Climate change is changing the way trees and forests work. Some effects may be beneficial but most are harmful, and will remain so if no adaptation happens.
A potentially positive effect of climate change is a faster growth of some tree species. This is due to an increase in the concentration of carbon dioxide in the atmosphere since the twentieth century, which stimulates the photosynthetic activity of trees. The increase in temperatures also makes it possible to lengthen the period during which trees grow, but multiplies their water requirements accordingly.
On the contrary, by 2100, we estimate that forests could be less productive in the Southern half and on the West coast of France, due to changes in the seasonal cycle of rainfall. Using the most recent scenarios from the Intergovernmental Panel on Climate Change (IPCC), climatologists predict negative impacts for hardwood and coniferous forests productivity throughout France. We also estimate that the holm oak range will expand greatly due to temperature increases and could even reach the Loire by 2100, despite being a typical Mediterranean species. On the other hand, the beech could strongly decrease its range because of its sensitivity to the lack of water. INRA scientists have shown that forests are more sensitive to the recurrence of droughts than to their intensity. This fragility depends on the species of tree, its place of origin, its growth but also its age.
The main constraints for tree development are soil and air droughts. An international study concluded that most trees are in danger of dieback because of hydraulic failure, whether in arid or humid areas. It is mainly the trees at the limit of their species range that could be affected in the near future.
In Occitanie, following the 2003 drought, we observed significant dieback during the Summer in conifer plantations. It caused a high mortality of trees in the Tarn, and the phenomenon continued through the following years, mainly on spruce stands.
Forests are still in shock from the 2003 and 2006 droughts, which made them even more vulnerable and led to a decrease in the growth rate, a deterioration of their health, an increase in their sensitivity to pests, and more importantly an abnormal mortality rate.
The expansion of pine processionary caterpillars to the north and in altitude is representative of the spread of forest pests due to global warming. The most optimistic scenario indicates a colonization reaching Paris as soon as 2025.
Source: G.Martin Horcajo - PNRHL
However, trees are able to adapt to new environmental conditions. Forest trees have a higher genetic diversity than humans, which provides them with an excellent insurance to adapt to environmental changes along the generations. More research on this topic should indicate which species and which provenance to introduce, and should also advice us about the good pratices to adopt. For examples, introducing deciduous tree species in conifer stands may have a protective effect against insect pests.
Therefore, climate extremes will play a decisive role in the future, because living organisms hardly have time to adapt to sudden changes. The challenge is then to know whether forests will be able to adapt or whether they will if they will wither in the next 50 to 100 years.
Forests are true carbon sinks given that they allow the storage of atmospheric CO2. Each year, they absorb between 10 and 15% of worldwide carbon emissions.
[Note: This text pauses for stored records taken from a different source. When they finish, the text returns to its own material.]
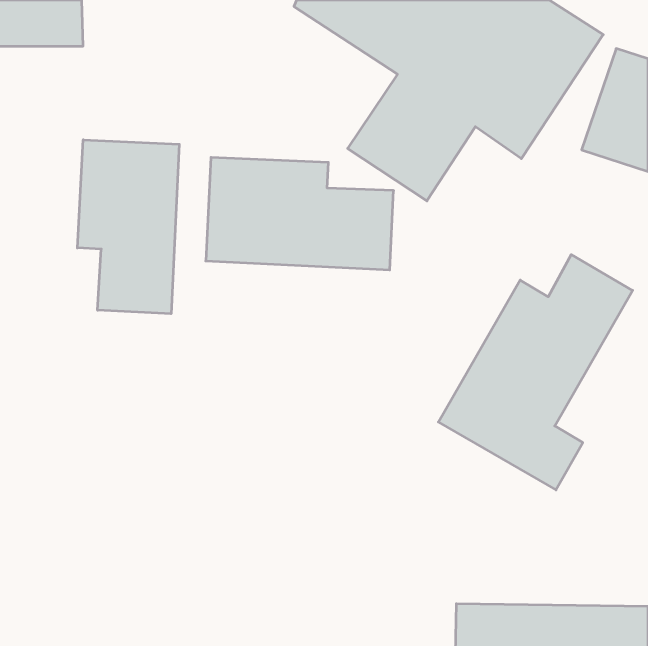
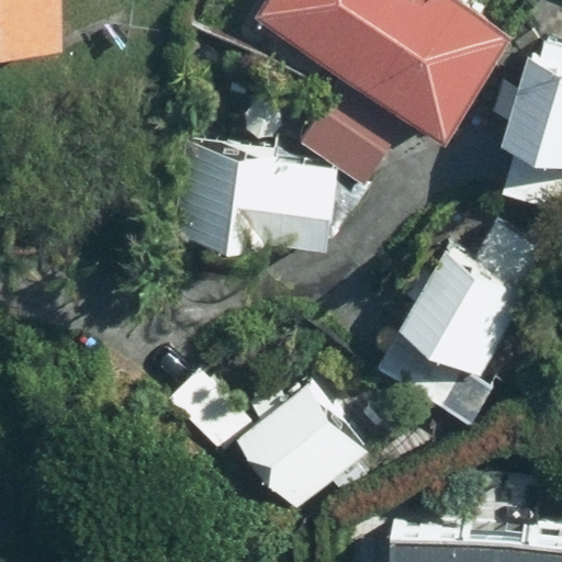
building: [77,140,179,314] -> none
building: none -> [166,369,370,509]

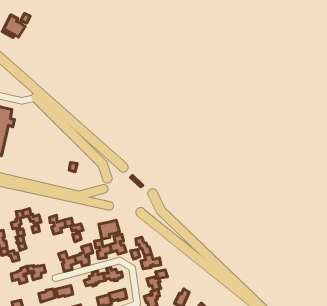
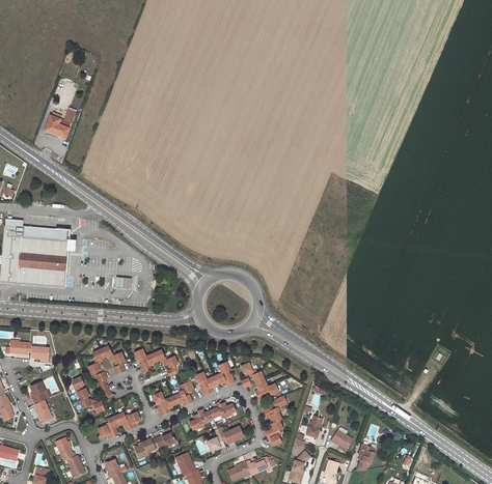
building: [99,220,120,239] -> none

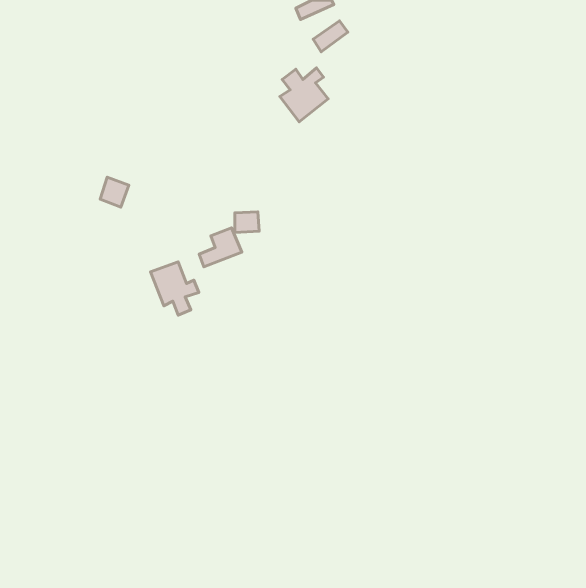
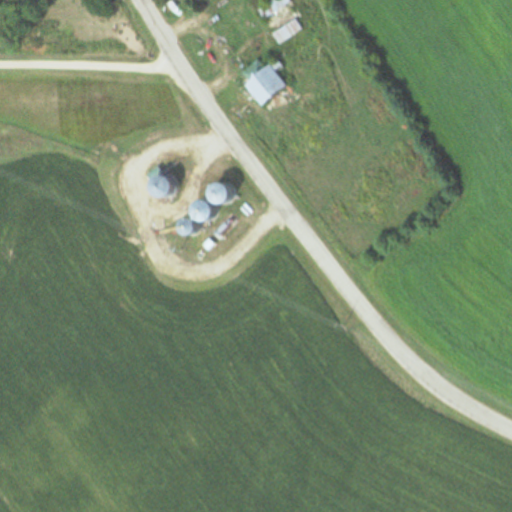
building: [100,177,129,207] -> [146,171,171,197]
building: [150,262,199,315] -> none

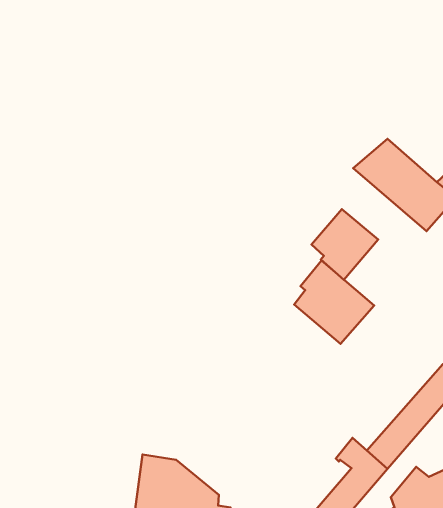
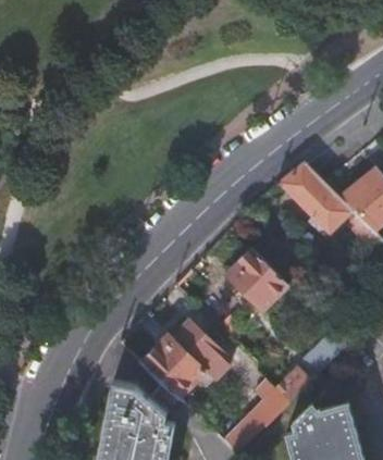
building: [312,209,378,280] -> none
building: none -> [143,321,231,397]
Thus, deforestation and forest degradation account for 11% of the global greenhouse gas emissions.
Trees can mitigate the effects of climate change by playing a role at several levels: 1m3 of oak wood stores one ton of CO2. Forests play a key role in mitigating and fighting against climate change through the so-called "3S":
Therefore, the forest and wood industry has an key role to play concerning climate change, and it is highly important to inform about this and to use wood products with a cascade approach: from cutting to recycling through the use for construction for example.
The long-term solution to climate change would then include increasing the area of forested land, but more importantly sustainably managing the forests by minimizing the risk of destruction following fires or storms, for example. By preserving current sotcks, this will prevent forests from becoming sources of greenhouse gases instead of sinks.